### Quoted passage
The words say: Berbahasa satu, Berbangsa satu, Bernegara satu (One language, One race, One nation).

While this is not very encouraging for efforts at preserving minority languages, it is perhaps not unusual in countries around the world, where the desire to have a common language throughout the country is widespread. For example, there is a movement to establish English as the national language of the United States, even though there does not seem to be any real threat to the dominance of English despite the fears of some people that Spanish might one day replace English; and in Indonesia, establishment of Bahasa Indonesia as the national language even though it was originally the home language of virtually nobody has been a central national policy over the past few decades.

11 December 2015


In Malay, belas is the suffix given to numerals to indicate the numbers 11 to 19, so 11 is sebelas, 12 is dua belas, and so on.

Then there is the Malay word belasan, to refer to the age group 11 to 19. My dictionary gives the gloss for belasan tahun as 'teens'.

However, this is not quite right, as in standard English, the teens only start at 13, and people aged 11 and 12 are not teenagers.

I wonder if there is a shift of meaning of the word 'teenager' in Brunei English, influenced by the Malay word belasan?

One further influence might be from Chinese, as there is no easy translation of 十几岁 ('aged between 11 and 19') in English. It seems possible, therefore, that this shift in the meaning of 'teenager' is found quite widely in the region, including in Singapore.

05 December 2015


When I started out as an academic, I believed it was my duty to do research and publish it, but I found self-promotion tacky. Well, I guess that's all changed, and now I make things available on my website and on ResearchGate, just like everyone else. I accept that we have to promote our research, and we can't just sit back and hope that somehow people will find it.

Now, as part of my role as Webmaster for my Faculty, I have been tasked with creating and maintaining a 'News' page in the faculty website. (See here).

Is this the sort of thing an academic should be doing? Well, I suppose in the modern world where universities have to promote themselves, just like businesses, it probably is. And even if it does take time away from research, I have to accept that this sort of work is what we all have to do. (Anyway, it beats being on another committee!).

Maybe some people will find it interesting and useful, who knows.

27 November 2015

Ivory Tower

It is interesting when a calque form one language into another involves a shift in meaning. In English ivory tower always has a negative connotation, suggesting a university that is cut off from reality. But look at this paragraph from page 1 of the Media Permata of 28 November:

Dua adik-beradik menarik nafas lega apabila cita-cita mereka untuk melanjutkan pelajaran ke menara gading di Malaysia tercapai dengan adanya bantuan biasiswa penuh daripada sebuah syarikat tempatan hari ini.

which might be translated as:

Two sisters breathed a sigh of relief today when their ambition to continue their studies at an ivory tower in Malaysia succeeded with the help of a full scholarship offered by a local company.

Note that menara gading ('ivory tower') does not suggest anything negative in this context. Indeed, my dictionary gives the meaning of menara gading as 'institution of higher learning'.

15 November 2015


This photo, of an Australian coffee shop in London, was sent to me by Benjamin Tucker:

The use of an -ie (or -y) suffix is well-known in Australia: so you have:

  • barbie (barbeque)

### Material
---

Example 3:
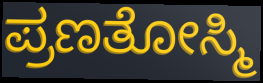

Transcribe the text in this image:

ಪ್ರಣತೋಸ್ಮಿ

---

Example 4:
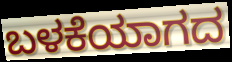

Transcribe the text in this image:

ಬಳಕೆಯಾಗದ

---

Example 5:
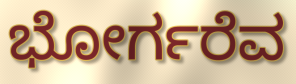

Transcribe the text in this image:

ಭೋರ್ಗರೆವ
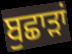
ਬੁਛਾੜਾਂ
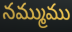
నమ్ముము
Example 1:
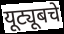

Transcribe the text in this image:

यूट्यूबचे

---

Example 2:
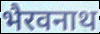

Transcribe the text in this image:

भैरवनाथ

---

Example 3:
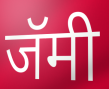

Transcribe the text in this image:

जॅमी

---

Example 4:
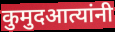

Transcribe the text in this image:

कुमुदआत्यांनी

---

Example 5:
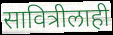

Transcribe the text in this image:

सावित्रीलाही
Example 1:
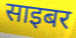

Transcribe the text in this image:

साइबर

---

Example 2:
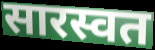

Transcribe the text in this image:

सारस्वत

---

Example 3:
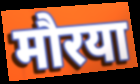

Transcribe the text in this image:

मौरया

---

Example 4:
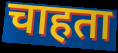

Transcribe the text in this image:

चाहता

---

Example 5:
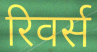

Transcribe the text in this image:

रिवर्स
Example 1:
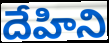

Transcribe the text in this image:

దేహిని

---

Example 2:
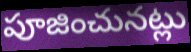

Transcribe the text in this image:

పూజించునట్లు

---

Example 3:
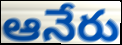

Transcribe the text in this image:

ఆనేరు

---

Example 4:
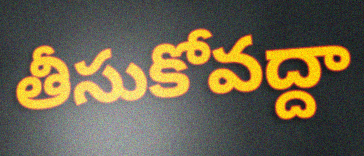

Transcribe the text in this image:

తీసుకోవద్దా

* * *

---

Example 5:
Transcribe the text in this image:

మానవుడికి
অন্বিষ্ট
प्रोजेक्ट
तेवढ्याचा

### Written task A
Do these statements agree with the language blog excerpt? For each, answer yes or no and quote the words of the excerpt that decide it. (i) The Malay word belasan refers to ages 11 to 19. (ii) The writer says the 'News' page work takes no time away from research. (iii) In the Media Permata paragraph, menara gading carries a negative sense.
### Written task B
In the language blog excerpt, what meaning does the writer's dictionary give for menara gading?
### Written task C
Continue the language blog excerpt from the last line shown.

### Task output A
(i) Yes: "to refer to the age group 11 to 19"
(ii) No: "even if it does take time away from research"
(iii) No: "menara gading ('ivory tower') does not suggest anything negative in this context"

### Task output B
'Institution of higher learning'

### Task output C
  • mozzie (mosquito)
  • u-ie (u-turn)
  • eskie (ice box for keeping beer cold)

So, the purpose behind the name Beanie seems to be show it is a coffee shop from Australia. Quite imaginative, really.

05 November 2015

TPP Countries

In a report by the BBC on the Trans Pacific Partnership (TPP) (see here), near the top there is a link to a video which starts by showing the flags of the 12 nations that are involved:

Then, near the end of the article, it is stated that:

The member countries of the TPP account for some 40% of the global economy and include Australia, Canada, Chile, Japan, Malaysia, Mexico, New Zealand, Peru, Singapore, the United States and Vietnam.

Given that eleven countries are listed, why not the twelfth country, Brunei Darussalam?

I know that Brunei is small, but it still seems bizarre to omit it when all the other participant countries are listed.

02 November 2015

Car Booth Sale

Here is an extract from an article on page 2 of Media Permata of 2 November 2015, about activities to be held in Tutong District:

Manakala pada 6 hingga 8 November pula akan diadakan Car Booth Sale bertempat di Taman Rekreasi Sungai Basong. [italics in the original]
which might be translated as:
Meanwhile from 6 till 8 November a Car Boot Sale will be held at Sungai Bason Recreational Park.

'Car Booth Sale'? This reflect two aspects of pronunciation: in Brunei English, there is often no distinction between /θ/ and /t/, so speakers are uncertain about the sound at the end of 'boot' and 'booth'; and voiceless TH at the end of a word is pronounced as [t] rather than the [f] that would be expected in Singapore, which reflects the fact that Brunei English is distinct from other varieties of English in the region.

One might also note that this is a kind of folk etymology, where language users re-interpret words to make more sense to them. Bruneians don't use 'boot' for the back of a car, and Brunei Malay uses the word bonet. (I have no idea why people got the wrong end of the car for this term.) Given that 'car boot sale' doesn't make much sense to people who do not use the word 'boot' for the back of a car (the 'trunk' for Americans), 'booth' seems logical to refer to a small stall to sell second-hand goods.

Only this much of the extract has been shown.